Interesting problem. I've never used FindPeaks
before and thought that you just could feed it with any arbitrary 2D set of points and get back directly the 2D coordinates of the peak.
The problem seems to be that FindPeaks
can only deal with regularly sampled data.
1. Values Method
That is why, one possible input for FindPeaks
is simply a sequence of 1D values (with their positions playing the role of abscissa). In your example, you correctly give as input only the sequence of the ordinates and get the relative positions of the peaks:
peaks = FindPeaks[fakedata[[All, 2]]]
{{4, 133}, {13, 133}, {39/2, 127}}
Two peaks (with value 133) are detected in the 4th and 13th positions of the sequence corresponding respectively to the dates {2015,3,30} and {2015,4,10}. The last peak (value 127) is most interesting as it is located at position 39/2=19.5, between position 19 and 20 of your input list : in the fakedata
list that would correspond to the 20th of April 2015 at noon !

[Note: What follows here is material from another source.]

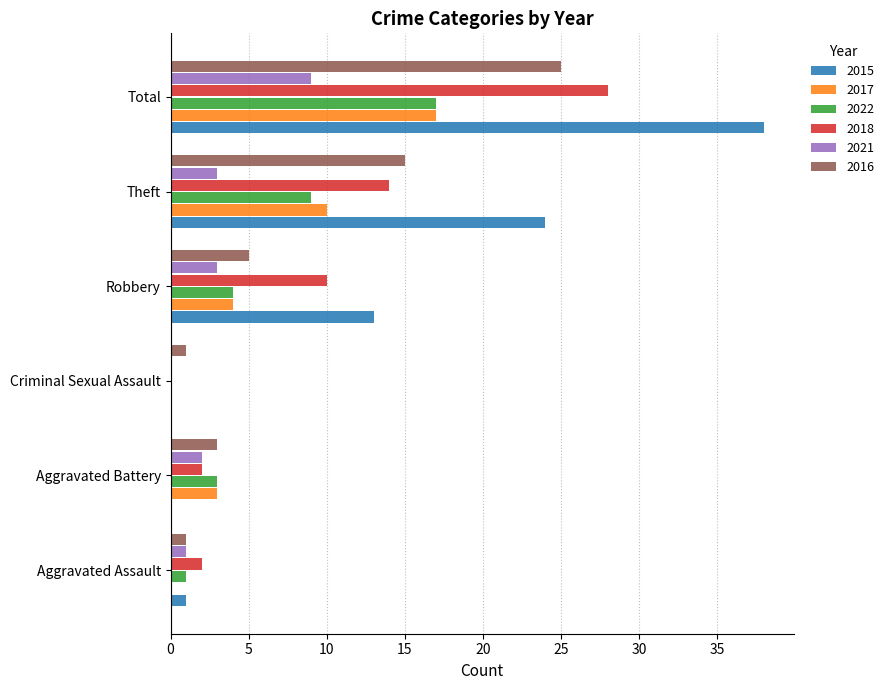

Which series has the largest total across all categories?

2015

Then, the main problem is how to convert back these positions (4,13,39/2) into their real abscissas (which in addition here are time entities !). The solution was already given above (by Sander Huisman), and consists in directly interpolating the abscissas.

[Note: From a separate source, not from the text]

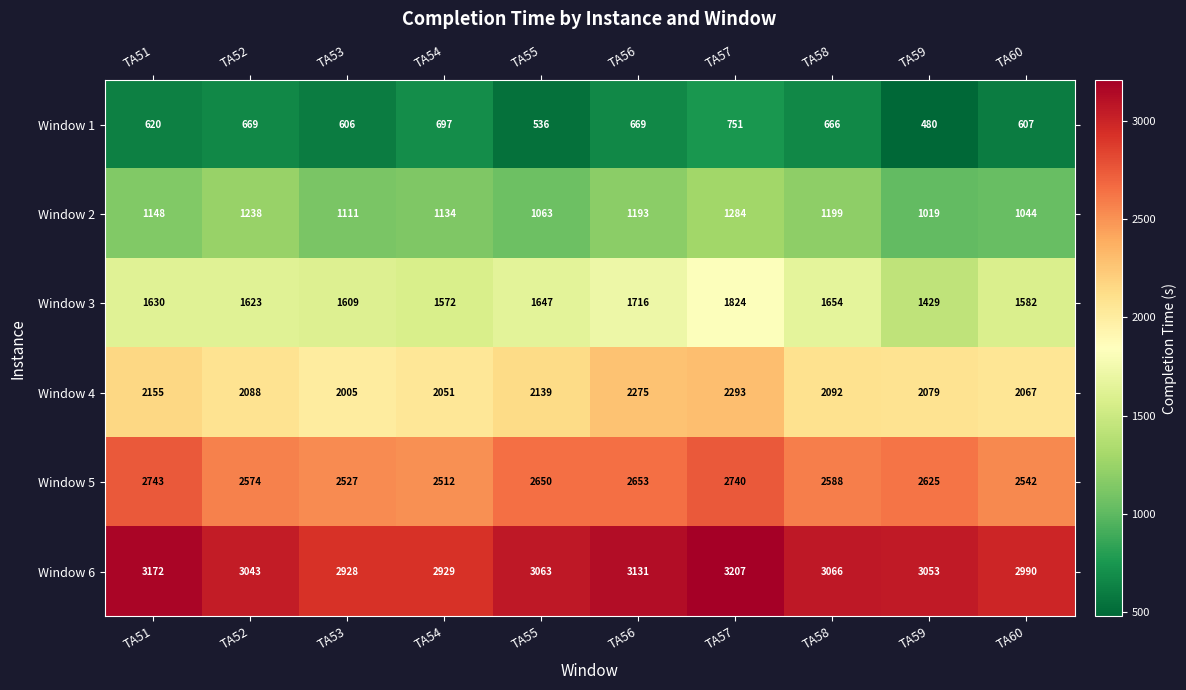

Rank the categories by Window 6 value from highest to lowest.

TA57, TA51, TA56, TA58, TA55, TA59, TA52, TA60, TA54, TA53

ip = Interpolation[AbsoluteTime /@ fakedata[[All, 1]], InterpolationOrder -> 1];
By default, the interpolation order is 3, so it is better to make it explicitly linear here.

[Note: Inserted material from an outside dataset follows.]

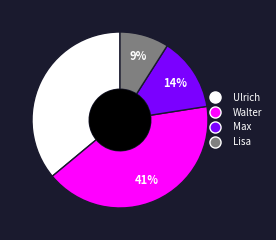

How many segments does this pie chart have?

4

You can for example then check that 39/2
corresponds indeed to the 20th of April at noon:
ip[39/2] // DateObject
Then:
ipeaks = MapAt[ip, peaks, {All, 1}];
DateListPlot[fakedata, Epilog -> {Red, PointSize[0.02], Point[ipeaks]}]
2. TimeSeries method
The documentation says also that FindPeaks
can input regularly sampled time series, which is not the case with your data
RegularlySampledQ@fakedata
False
but we can convert and resample:
fakedataseries =
TimeSeries[fakedata] //
TimeSeriesResample[#, Join[#["Dates"][[{1, -1}]], {"Day"}],
ResamplingMethod -> {"Interpolation", InterpolationOrder -> 1}] &;
You now have a regularly sampled time series which you can directly (2D coordinates) feed in FindPeaks
and get the final peaks:
RegularlySampledQ@fakedataseries
True
speaks = FindPeaks[fakedataseries]["DatePath"]
DateListPlot[fakedata, Epilog -> {Red, PointSize[0.02], Point[speaks]}]
3. PeakDetect
Finally, you can have a look at the function PeakDetect
which seems to work almost as FindPeaks
but does not interpolate the positions of the peaks and makes it possible to retrieve directly all of them:
dpeaks = Pick[fakedata, PeakDetect[fakedata[[All, 2]]], 1];
DateListPlot[fakedata, Epilog -> {Red, PointSize[0.02], Point[dpeaks]}]
However, note now the last two peaks instead of one interpolated peak with FindPeaks
.
Anyway, it would be nice if FindPeaks
could take care of these problems directly, maybe in some future version.